A concern was raised during RFC-0043 discussion regarding proof generation determinism: alternative implementations must generate proofs with exactly the same size as the reference implementation for deterministic block validation. This is a pre-existing concern that applies to all proof-dependent logic, not specifically introduced by this RFC. Implementers already must match the reference implementation's proof behavior for PVF validation to succeed.

Appendix: Implementation Considerations

This appendix provides context for implementers. These are not requirements but describe one approach to achieving acceptable performance.

Incremental Estimation

A naive approach of computing the full storage root after each host function call would result in approximately 98% throughput loss. To achieve acceptable performance, the reference implementation uses incremental estimation:

1. Delta Tracking: Track which storage keys have been modified (written or deleted) since the last call to version 2.

2. Deduplication: Only process keys modified since the previous call. Keys already accounted for in earlier calls are not reprocessed.

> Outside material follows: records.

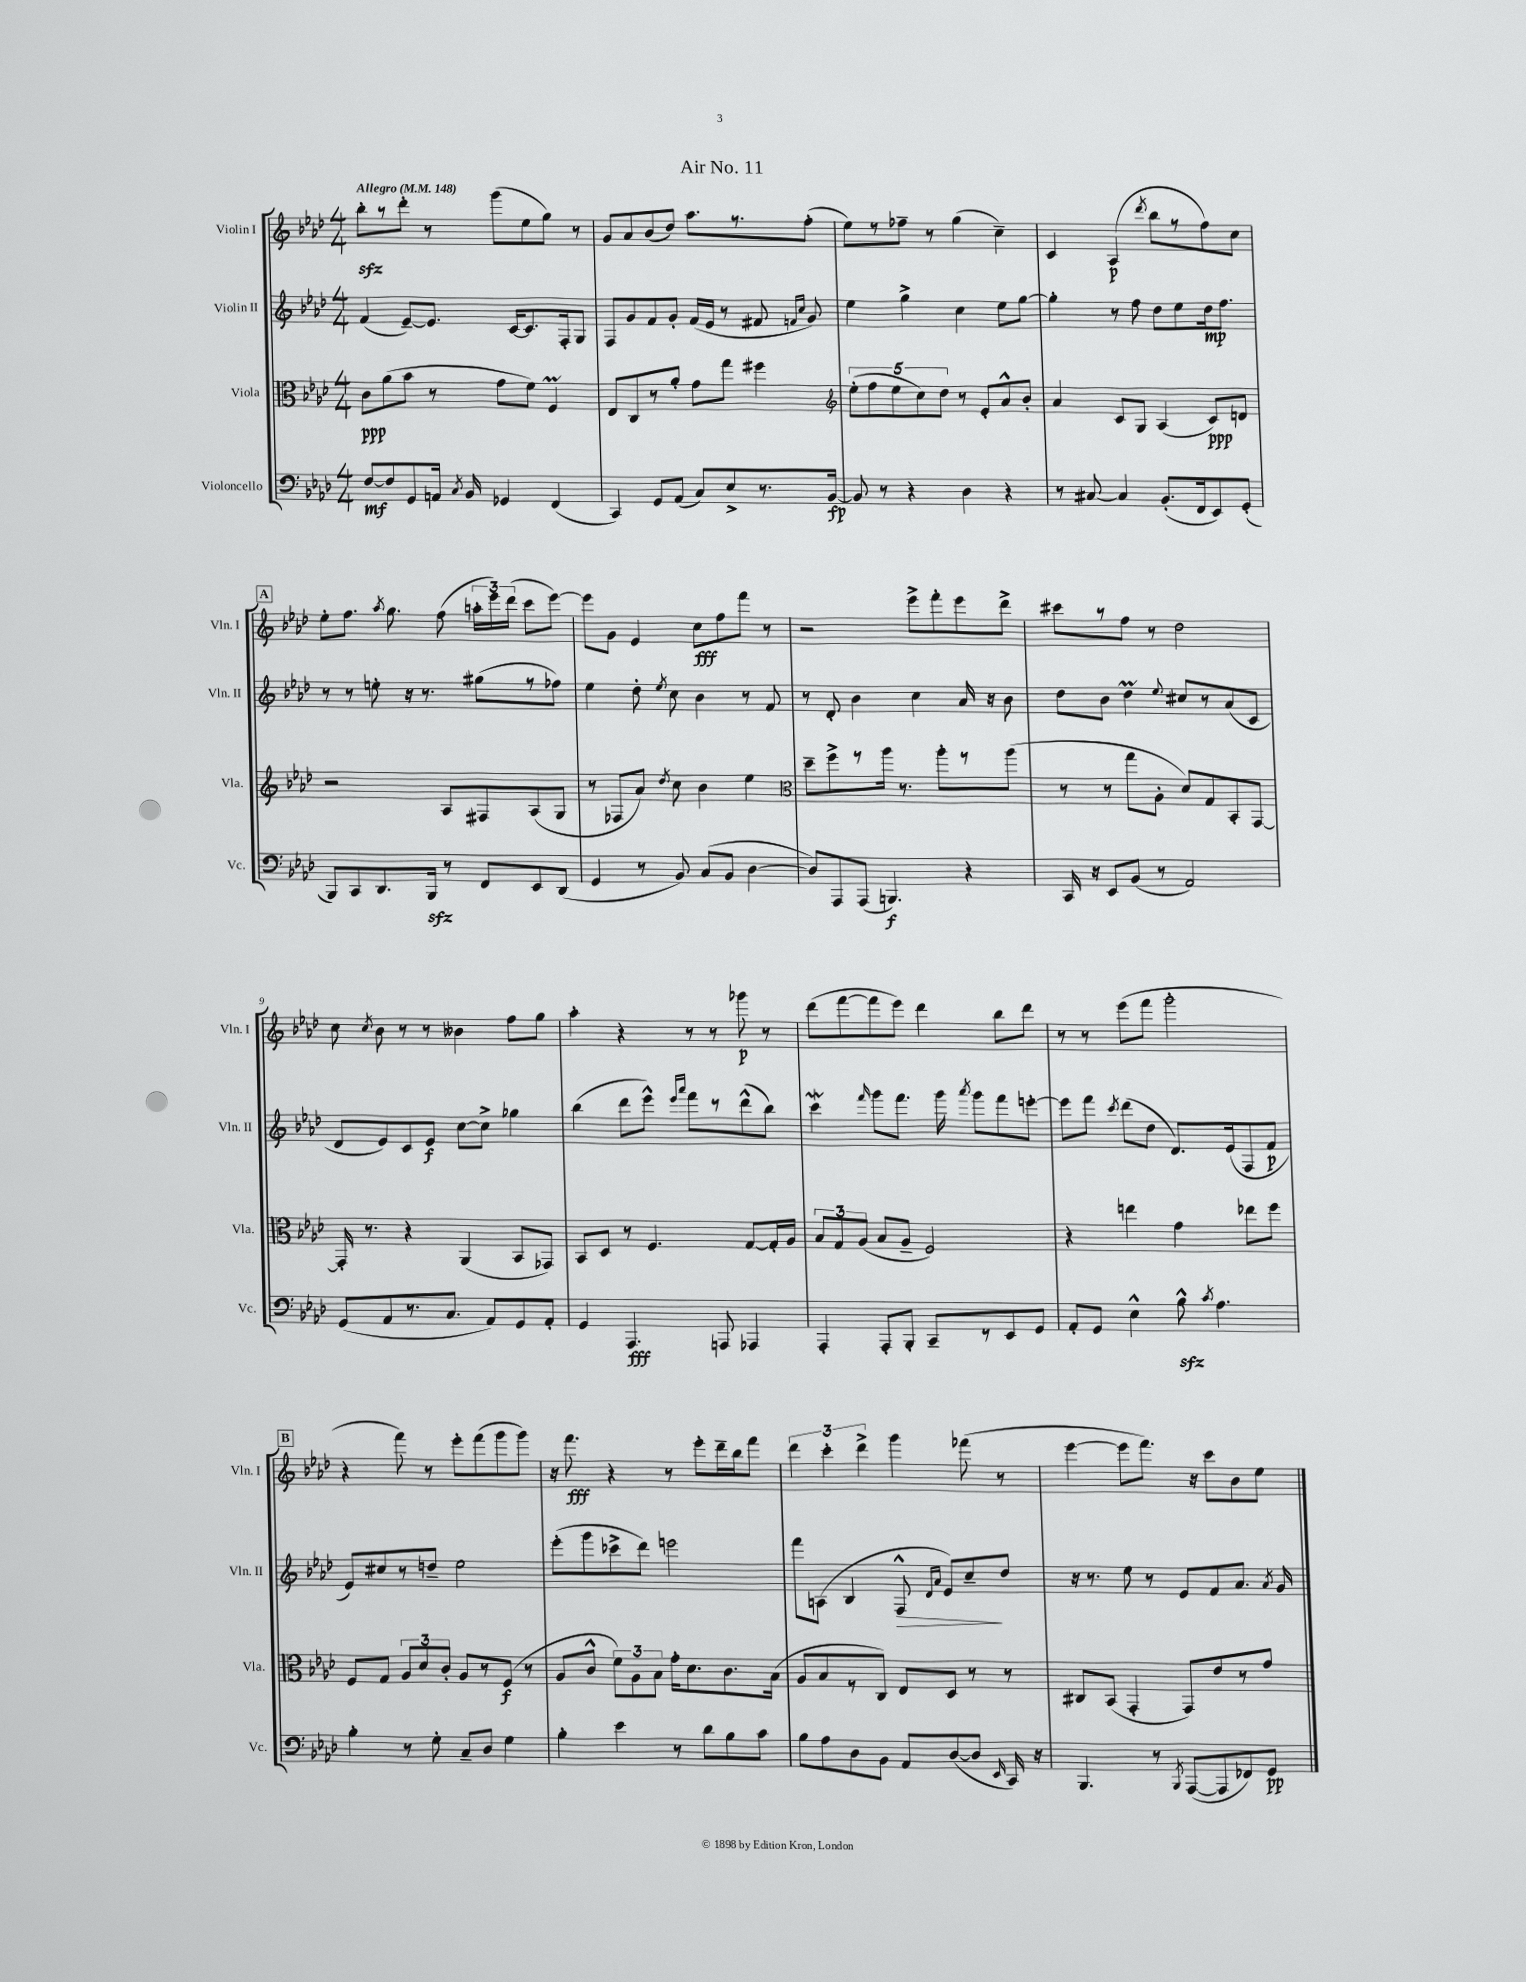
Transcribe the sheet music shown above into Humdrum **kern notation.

**kern	**kern	**kern	**kern
*staff4	*staff3	*staff2	*staff1
*clefF4	*clefC3	*clefG2	*clefG2
*k[b-e-a-d-]	*k[b-e-a-d-]	*k[b-e-a-d-]	*k[b-e-a-d-]
*M4/4	*M4/4	*M4/4	*M4/4
*MM148	*MM148	*MM148	*MM148
[8F	8c	(4f	8bb-'
8F]	(8a-	.	8r
8GG	8b-	[8e-~)	8ddd-'
16AA	8r	8.e-]	8r
8qC	.	.	.
16BB-	.	.	.
4GG-	8g	.	(8ggg
.	.	[16c	.
.	8f)	8.c]	8ee-
(4FF	4F	.	8gg)
.	.	16F'	.
.	.	8G	8r
=	=	=	=
4CC)	8E-	8F	8g
.	8C	8g	8a-
8GG	8r	8f	(8b-
(8AA-	8a-'	8g'	8dd-)
8C)	8g	(16f	8.aa-
.	.	16e-	.
8E-^	8gg	8r	.
.	.	.	8.r
8.r	4ff#	8f#	.
.	.	16qqf	.
.	.	16qqcc	.
.	.	8g)	(8ff'
[16BB-	.	.	.
=	=	=	=
*	*clefG2	*	*
8BB-]	(10ee-'	4ee-	8ee-)
.	10ff	.	.
8r	.	.	8r
.	10ee-	.	.
4r	.	4gg^	8ff-~
.	10cc)	.	.
.	.	.	8r
.	10dd-	.	.
4D-	8r	4cc	(4gg
.	8e-'	.	.
4r	8a-^^	8ee-	4cc~)
.	8b-'	[8gg	.
=	=	=	=
8r	4a-	4gg']	4c
[8C#	.	.	.
4C#]	8c	8r	(4A-
.	8G	8ff	.
.	.	.	8qddd-
(8.BB-'	(4A-	8dd-	8bb-
.	.	8ee-	8r
16FF	.	.	.
8EE-)	8c)	16dd-	8ff)
.	.	8.ff	.
(8GG'	8d	.	8cc
=	=	=	=
8BBB-)	2r	8r	8ee-'
8CC	.	8r	8.ff
8.DD-	.	8ee'	.
.	.	.	8qaa-
.	.	.	8.gg
.	.	16r	.
16BBB-	.	8.r	.
8r	8A-	.	(8ff
8FF	8F#	(8gg#	24aa'
.	.	.	24eee-)
.	.	.	(24ddd-
8EE-	(8A-	8r	8ccc
(8DD-	8G	8ff-)	[8eee-)
=	=	=	=
4GG	8r	4ee-	8eee-]
.	8F-	.	8g
8r	8a-)	8dd-'	4e-
.	8qdd-	8qee-	.
8BB-)	8cc	8cc	.
(8C	4b-	4b-	8cc
8BB-	.	.	8ff
[4D-	4ee-	8r	8fff
.	.	8f	8r
=	=	=	=
*	*clefC3	*	*
8D-])	8dd-~	8r	2r
8AAA-	8ff^	8d-'	.
(8AAA-	8r	4b-	.
4.BBB)	16aa-	.	.
.	8.r	.	.
.	.	4cc	8eee-^
.	8aa-'	.	8fff'
4r	8r	16a-	8eee-
.	.	16r	.
.	(8aa-	8b-	8ddd-^
=	=	=	=
16CC	8r	8dd-	8ccc#
16r	.	.	.
8EE-	8r	8b-	8r
(8BB-	8gg	4dd-	8ff
8r	8A-'	.	8r
.	.	8qqee-	.
2AA-)	8d-)	8cc#	2dd-
.	8G	8r	.
.	8BB-'	(8a-	.
.	[8GG	8c	.
=	=	=	=
(8GG	16GG']	8d-	8cc
.	8.r	.	.
.	.	.	8qcc
8AA-	.	8e-)	8b-
8.r	4r	8c	8r
.	.	8e-	8r
8.C	.	.	.
.	(4AA-	[8cc	4b--
8AA-)	.	8cc^]	.
8GG	8BB-	4gg-	8ff
8AA-'	8GG-)	.	8gg
=	=	=	=
4GG	8BB-	(4bb-	4aa-'
.	8D-	.	.
4.AAA-	8r	8ddd-	4r
.	4.F	8eee-^^)	.
.	.	16qqeee-	.
.	.	16qqaaa-	.
.	.	8fff	8r
8AAA	.	8r	8r
4AAA-	[8G	(8ddd-^^	8ggg-
.	16G']	8bb-)	8r
.	16A-	.	.
=	=	=	=
4AAA-'	12B-	4ccc	(8ddd-
.	12G	.	.
.	.	.	[8fff
.	(12A-	.	.
.	.	16qqfff	.
8AAA-'	8B-	8ggg	8fff]
8BBB-'	8A-~	8.fff	8eee-)
8CC~	2F)	.	4ddd-
.	.	16ggg	.
.	.	8qaaa-	.
8r	.	8ggg	.
8EE-	.	8fff	8bb-
8GG	.	[8eee'	8ddd-
=	=	=	=
8AA-'	4r	8eee]	8r
8GG	.	8fff	8r
.	.	8qccc	.
4E-^^	4ee	(8ddd-	(8eee-
.	.	8dd-	8fff
8B-^^	4g	8.d-)	2ggg'
8qc	.	.	.
4.A-	.	.	.
.	.	(16e-	.
.	8ee-	8F	.
.	8ff	8f	.
=	=	=	=
4B-'	8F	8e-)	4r
.	8G	8cc#	.
8r	12A-	8r	8fff)
.	12d-	.	.
8G'	.	8dd~	8r
.	12c'	.	.
8C~	8A-	2ee-	8eee-'
8D-	8r	.	(8fff
4G	(8F	.	8ggg
.	8r	.	8ggg)
=	=	=	=
4B-'	8A-	(8eee-'	16r
.	.	.	8.fff
.	8c^^	8ggg	.
4e-	12f)	8ccc-^	4r
.	12A-	.	.
.	.	8ddd-)	.
.	12B-	.	.
8r	16g'	2eee	8r
.	8.d-	.	.
8d-	.	.	8eee-'
8B-	8.c	.	16ddd-~
.	.	.	16bb-
8c	.	.	8fff
.	(16B-	.	.
=	=	=	=
8B-	8A-	8fff	6ddd-
8A-	8B-	(8A	.
.	.	.	6ccc'
8D-	8r	4B-	.
.	.	.	6ddd-^
8BB-	8C)	.	.
8AA-	8E-	8F^^	4ggg
.	.	16qqd-	.
.	.	16qqa-	.
([8D-	8D-	8e-)	.
8D-]	8r	8cc~	(8fff-
16qqEE-	.	.	.
16CC)	8r	8dd-	8r
16r	.	.	.
=	=	=	=
4.BBB-	8C#	16r	[4eee-
.	.	8.r	.
.	(8BB-	.	.
.	4GG'	8ee-	8eee-]
8r	.	8r	8.fff)
8qBBB-	.	.	.
([8AAA-	8GG)	8e-	.
.	.	.	16r
8AAA-]	8e-	8f	8ccc
8FF-)	8r	8.a-	8b-
8GG	8g	.	8ee-
.	.	8qa-	.
.	.	16g	.
==	==	==	==
*-	*-	*-	*-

3. Trie Access Simulation: For each modified key, simulate the trie node accesses that would occur during storage root calculation:

   • For updated keys: access nodes along the path to where the value would be inserted
   • For deleted keys: access nodes that would be affected by the deletion (including potential node merges)

4. Proof Recording: Record the accessed trie nodes in the proof recorder, updating the proof size.

Storage Transaction Support

The implementation must correctly handle nested storage transactions. It needs to track which storage keys have been modified or deleted, and handle transaction boundaries appropriately:

• When a storage transaction is committed, modified keys from that transaction become part of the parent transaction's set of tracked keys
• When a storage transaction is rolled back, modified keys from that transaction are discarded and not included in the storage root estimation

Usage Context

The StorageWeightReclaim transaction extension in Cumulus calls storage_proof_size in post_dispatch_details after each extrinsic completes. This enables accurate weight reclaim during block building.